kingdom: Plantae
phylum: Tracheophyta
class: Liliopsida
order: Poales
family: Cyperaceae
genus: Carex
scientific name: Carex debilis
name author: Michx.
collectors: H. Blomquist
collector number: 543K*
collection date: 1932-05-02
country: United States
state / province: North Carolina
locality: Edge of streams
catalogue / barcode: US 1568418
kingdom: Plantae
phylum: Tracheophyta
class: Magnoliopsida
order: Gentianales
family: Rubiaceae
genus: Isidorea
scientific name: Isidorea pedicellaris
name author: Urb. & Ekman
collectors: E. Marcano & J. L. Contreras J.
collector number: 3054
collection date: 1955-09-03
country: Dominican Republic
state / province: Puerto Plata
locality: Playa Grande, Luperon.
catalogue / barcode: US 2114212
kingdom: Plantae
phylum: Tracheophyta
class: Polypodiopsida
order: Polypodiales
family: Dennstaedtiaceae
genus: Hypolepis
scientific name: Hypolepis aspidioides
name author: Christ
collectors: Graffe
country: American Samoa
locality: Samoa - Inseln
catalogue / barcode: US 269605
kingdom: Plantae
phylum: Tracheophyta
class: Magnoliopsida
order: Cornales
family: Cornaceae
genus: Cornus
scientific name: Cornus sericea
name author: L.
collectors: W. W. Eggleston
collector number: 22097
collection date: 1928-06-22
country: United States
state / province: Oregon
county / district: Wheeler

-------------------------

## [Stated goal]
Copy the entire listing above line for line, keeping every entry unchanged.

## [Solution to this task]
kingdom: Plantae
phylum: Tracheophyta
class: Liliopsida
order: Poales
family: Cyperaceae
genus: Carex
scientific name: Carex debilis
name author: Michx.
collectors: H. Blomquist
collector number: 543K*
collection date: 1932-05-02
country: United States
state / province: North Carolina
locality: Edge of streams
catalogue / barcode: US 1568418
kingdom: Plantae
phylum: Tracheophyta
class: Magnoliopsida
order: Gentianales
family: Rubiaceae
genus: Isidorea
scientific name: Isidorea pedicellaris
name author: Urb. & Ekman
collectors: E. Marcano & J. L. Contreras J.
collector number: 3054
collection date: 1955-09-03
country: Dominican Republic
state / province: Puerto Plata
locality: Playa Grande, Luperon.
catalogue / barcode: US 2114212
kingdom: Plantae
phylum: Tracheophyta
class: Polypodiopsida
order: Polypodiales
family: Dennstaedtiaceae
genus: Hypolepis
scientific name: Hypolepis aspidioides
name author: Christ
collectors: Graffe
country: American Samoa
locality: Samoa - Inseln
catalogue / barcode: US 269605
kingdom: Plantae
phylum: Tracheophyta
class: Magnoliopsida
order: Cornales
family: Cornaceae
genus: Cornus
scientific name: Cornus sericea
name author: L.
collectors: W. W. Eggleston
collector number: 22097
collection date: 1928-06-22
country: United States
state / province: Oregon
county / district: Wheeler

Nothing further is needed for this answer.